Islam bukan sekadar agama ritual, namun berisi seperangkat aturan kehidupan yang berasal dari Sang Pencipta dan Pengatur alam semesta. Sistem pemerintahan Islam (Khilafah) menjamin kesejahteraan rakyat, termasuk para guru. Tak ada dikotomi, apakah ia guru negeri ataukah swasta. Semua diperlakukan sama oleh negara.
Khalifah sebagai pemimpin dalam pemerintahan Islam memiliki tanggung jawab besar, yakni memelihara urusan umat. Sebagaimana sabda Rasulullah saw., "…Seorang pemimpin umat manusia adalah pemimpin bagi mereka dan ia bertanggung jawab dengan kepemimpinannya atas mereka." (HR. Abu Dawud)

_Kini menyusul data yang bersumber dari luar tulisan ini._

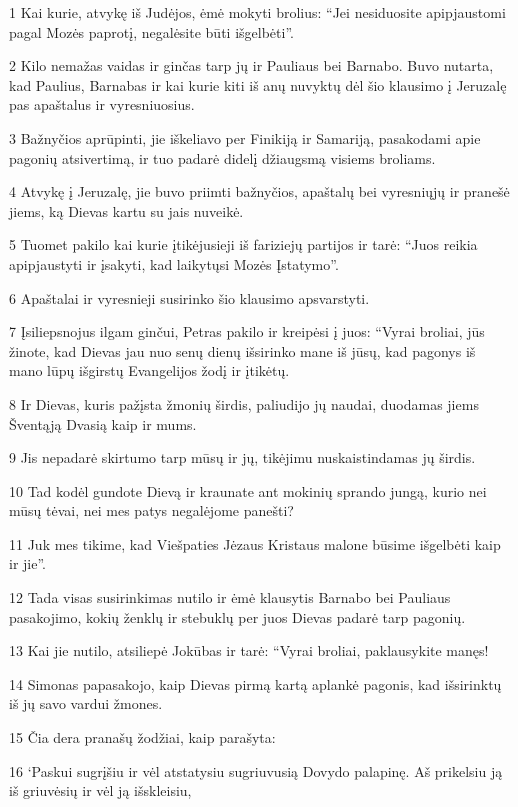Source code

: \par 1 Kai kurie, atvykę iš Judėjos, ėmė mokyti brolius: “Jei nesiduosite apipjaustomi pagal Mozės paprotį, negalėsite būti išgelbėti”. 
\par 2 Kilo nemažas vaidas ir ginčas tarp jų ir Pauliaus bei Barnabo. Buvo nutarta, kad Paulius, Barnabas ir kai kurie kiti iš anų nuvyktų dėl šio klausimo į Jeruzalę pas apaštalus ir vyresniuosius. 
\par 3 Bažnyčios aprūpinti, jie iškeliavo per Finikiją ir Samariją, pasakodami apie pagonių atsivertimą, ir tuo padarė didelį džiaugsmą visiems broliams. 
\par 4 Atvykę į Jeruzalę, jie buvo priimti bažnyčios, apaštalų bei vyresniųjų ir pranešė jiems, ką Dievas kartu su jais nuveikė. 
\par 5 Tuomet pakilo kai kurie įtikėjusieji iš fariziejų partijos ir tarė: “Juos reikia apipjaustyti ir įsakyti, kad laikytųsi Mozės Įstatymo”. 
\par 6 Apaštalai ir vyresnieji susirinko šio klausimo apsvarstyti. 
\par 7 Įsiliepsnojus ilgam ginčui, Petras pakilo ir kreipėsi į juos: “Vyrai broliai, jūs žinote, kad Dievas jau nuo senų dienų išsirinko mane iš jūsų, kad pagonys iš mano lūpų išgirstų Evangelijos žodį ir įtikėtų. 
\par 8 Ir Dievas, kuris pažįsta žmonių širdis, paliudijo jų naudai, duodamas jiems Šventąją Dvasią kaip ir mums. 
\par 9 Jis nepadarė skirtumo tarp mūsų ir jų, tikėjimu nuskaistindamas jų širdis. 
\par 10 Tad kodėl gundote Dievą ir kraunate ant mokinių sprando jungą, kurio nei mūsų tėvai, nei mes patys negalėjome panešti? 
\par 11 Juk mes tikime, kad Viešpaties Jėzaus Kristaus malone būsime išgelbėti kaip ir jie”. 
\par 12 Tada visas susirinkimas nutilo ir ėmė klausytis Barnabo bei Pauliaus pasakojimo, kokių ženklų ir stebuklų per juos Dievas padarė tarp pagonių. 
\par 13 Kai jie nutilo, atsiliepė Jokūbas ir tarė: “Vyrai broliai, paklausykite manęs! 
\par 14 Simonas papasakojo, kaip Dievas pirmą kartą aplankė pagonis, kad išsirinktų iš jų savo vardui žmones. 
\par 15 Čia dera pranašų žodžiai, kaip parašyta: 
\par 16 ‘Paskui sugrįšiu ir vėl atstatysiu sugriuvusią Dovydo palapinę. Aš prikelsiu ją iš griuvėsių ir vėl ją išskleisiu, 
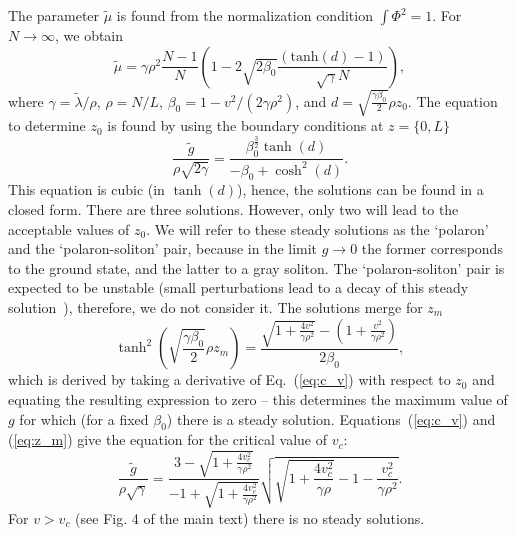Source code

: \documentclass[reprint, twocolumn,amsmath,amssymb,showpacs,pra,superscriptaddress,aps]{revtex4-1}
\begin{document}
The parameter $\tilde \mu$ is found from the normalization condition $\int \Phi^2=1$. For $N\to\infty$, we obtain
\begin{equation}
\tilde \mu=\gamma \rho^2 \frac{N-1}{N}\left(1-2\sqrt{2\beta_0} \frac{ (\mathrm{tanh}(d)-1)}{\sqrt{\gamma}N}\right),
\end{equation}
where $\gamma=\tilde \lambda /\rho$, $\rho=N/L$, $\beta_0=1-v^2/(2\gamma \rho^2)$, and $d=\sqrt{\frac{\gamma \beta_0}{2}}\rho z_0$.
The equation to determine $z_0$ is found by using the boundary conditions at $z=\{0,L\}$
\begin{equation}
\frac{\tilde g}{\rho \sqrt{2\gamma}}=\frac{\beta_0^{\frac{3}{2}}\tanh(d)}{-\beta_0+\cosh^2(d)}.
\label{eq:c_v}
\end{equation}
This equation is cubic (in $\tanh(d)$), hence, the solutions can be found in a closed form.
There are three solutions. However, only two will lead to the acceptable values of $z_0$. 
We will refer to these steady solutions as the `polaron' and the `polaron-soliton' pair, because in the limit $g\to 0$ the former 
corresponds to the ground state, and the latter to a gray soliton. 
The `polaron-soliton' pair is expected to be unstable (small perturbations lead to 
a decay of this steady solution~\cite{hakim1997}),
therefore, we do not consider it. The solutions merge for $z_m$ 
\begin{equation}
\tanh^2\left(\sqrt{\frac{\gamma \beta_0}{2}}\rho z_m\right)=\frac{\sqrt{1+\frac{4v^2}{\gamma \rho^2}}-(1+\frac{v^2}{\gamma \rho^2})}{2\beta_0},
\label{eq:z_m}
\end{equation}
which is derived by taking a derivative of Eq.~(\ref{eq:c_v}) with respect to $z_0$ and equating the resulting expression to zero -- this determines 
the maximum value of $g$ for which (for a fixed $\beta_0$) there is a steady solution.
Equations~(\ref{eq:c_v}) and (\ref{eq:z_m}) give the equation for the critical value of $v_c$:
\begin{equation}
\frac{\tilde g}{\rho\sqrt{\gamma}}=\frac{3-\sqrt{1+\frac{4v_c^2}{\gamma \rho^2}}}{-1+\sqrt{1+\frac{4v_c^2}{\gamma \rho^2}}}\sqrt{\sqrt{1+\frac{4v_c^2}{\gamma \rho}}-1-\frac{v_c^2}{\gamma\rho^2}}.
\end{equation}
For $v>v_c$ (see Fig. 4 of the main text) there is no steady solutions.
\end{document}
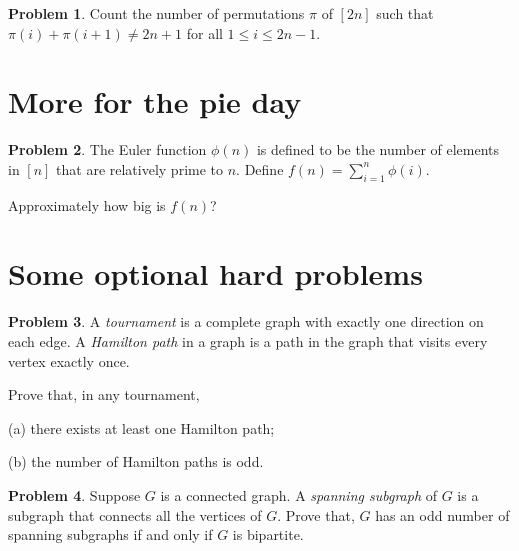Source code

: \documentclass[12pt]{article}
\theoremstyle{definition}
\newtheorem{hw}{Problem}
\begin{document}
\begin{hw}
Count the number of permutations $\pi$ of $[2n]$ such that $\pi(i)+ \pi(i+1) \neq 2n+1$ for all $1 \leq i \leq 2n-1$.
\end{hw}

\section{More for the pie day}

\begin{hw}
The Euler function $\phi(n)$ is defined to be the number of elements
in $[n]$ that are relatively prime to $n$. Define $f(n)= \sum_{i=1}^n
\phi(i)$.

Approximately how big is $f(n)$?
\end{hw}

\section{Some optional hard problems}

\begin{hw}
A {\em tournament} is a complete graph with exactly one direction on
each edge.
A {\em Hamilton path} in a graph is a path in the graph that visits
every vertex exactly once.

Prove that, in any tournament,

(a) there exists at least one Hamilton path;

(b) the number of Hamilton paths is odd.

\end{hw}

\begin{hw}
Suppose $G$ is a connected graph. A {\em spanning subgraph} of $G$ is
a subgraph that connects all the vertices of $G$. Prove that,
$G$ has an odd number of spanning subgraphs if and only if
$G$ is bipartite.
\end{hw}
\end{document}
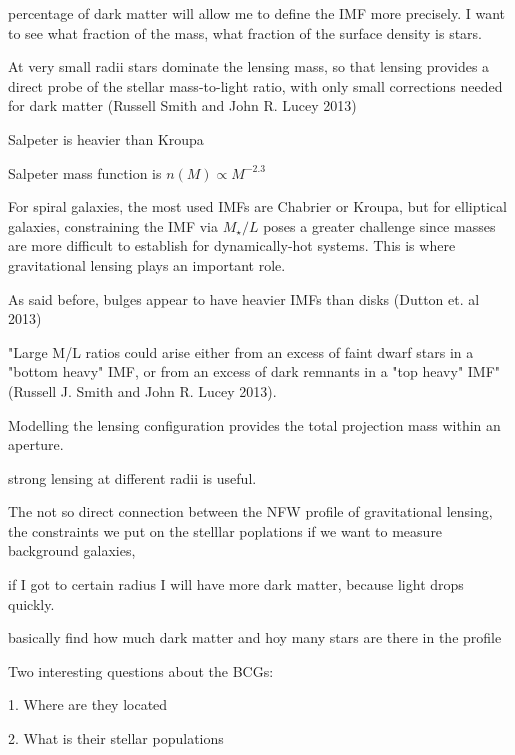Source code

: percentage of dark matter will allow me to define the IMF more precisely. I want to see what fraction of the mass, what fraction of the surface density is stars. 

At very small radii stars dominate the lensing mass, so that lensing provides a direct probe of the stellar mass-to-light ratio, with only small corrections needed for dark matter (Russell Smith and John R. Lucey 2013)

Salpeter is heavier than Kroupa 

Salpeter mass function is $n(M)\propto M^{-2.3}$ 

For spiral galaxies, the most used IMFs are Chabrier or Kroupa, but for elliptical galaxies, constraining the IMF via $M_{\star}/L$ poses a greater challenge since masses are more difficult to establish for dynamically-hot systems. This is where gravitational lensing plays an important role.

As said before, bulges appear to have heavier IMFs than disks (Dutton et. al 2013)

"Large M/L ratios could arise either from an excess of faint dwarf stars in a "bottom heavy" IMF, or from an excess of dark remnants in a "top heavy" IMF" (Russell J. Smith and John R. Lucey 2013).

Modelling the lensing configuration provides the total projection mass within an aperture.

strong lensing at different radii is useful.

The not so direct connection between the NFW profile of gravitational lensing, the constraints we put on the stelllar poplations if we want to measure background galaxies, 

if I got to certain radius I will have more dark matter, because light drops quickly. 

basically find how much dark matter and hoy many stars are there in the profile

Two interesting questions about the BCGs:

1. Where are they located

2. What is their stellar populations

Prinsip pengelolaan urusan umat bersandar pada kesederhanaan aturan, pelayanan yang prima, serta sumber daya manusia yang amanah dan profesional. Khilafah juga akan menyediakan lapangan kerja yang memadai bagi rakyat, terutama bagi kaum adam yang memiliki kewajiban menanggung nafkah keluarganya. Begitu pun dengan guru, mereka juga tak luput dari jaminan kesejahteraan.
Para guru akan dimuliakan dalam sistem Islam. Selain itu, upah bagi para guru tak tanggung-tanggung, jika dikurskan dalam rupiah bisa puluhan juta. Sejarah mencatat dalam tinta emas, Khalifah Umar bin Khaththab memberi upah pada guru mengaji sebesar 15 dinar. Satu dinar sebesar 4,25 gram, maka 15 dinar sejumlah 63,75 gram emas. Saat ini harga emas antam berkisar di atas Rp900.000,00. Terbayang jika dikurskan berapa rupiah, masyaallah. Kesejahteraan guru benar-benar terjamin.
Gaji yang diberikan oleh khalifah tak memandang apakah dia honorer atau bukan. Selain upah yang menjadi hak para guru, negara akan menjamin kebutuhan pokok komunal seperti pendidikan, kesehatan, dan keamanan. Khalifah tak akan pernah berbisnis dengan rakyat dalam menjalankan amanah. Guru tak akan risau dalam urusan kebutuhan sehari-harinya. Sehingga, guru akan fokus mendidik umat agar senantiasa taat pada Allah, Rasul, dan ulil amri. Maka, solusi hakiki terkait kesejahteraan guru adalah sistem Islam.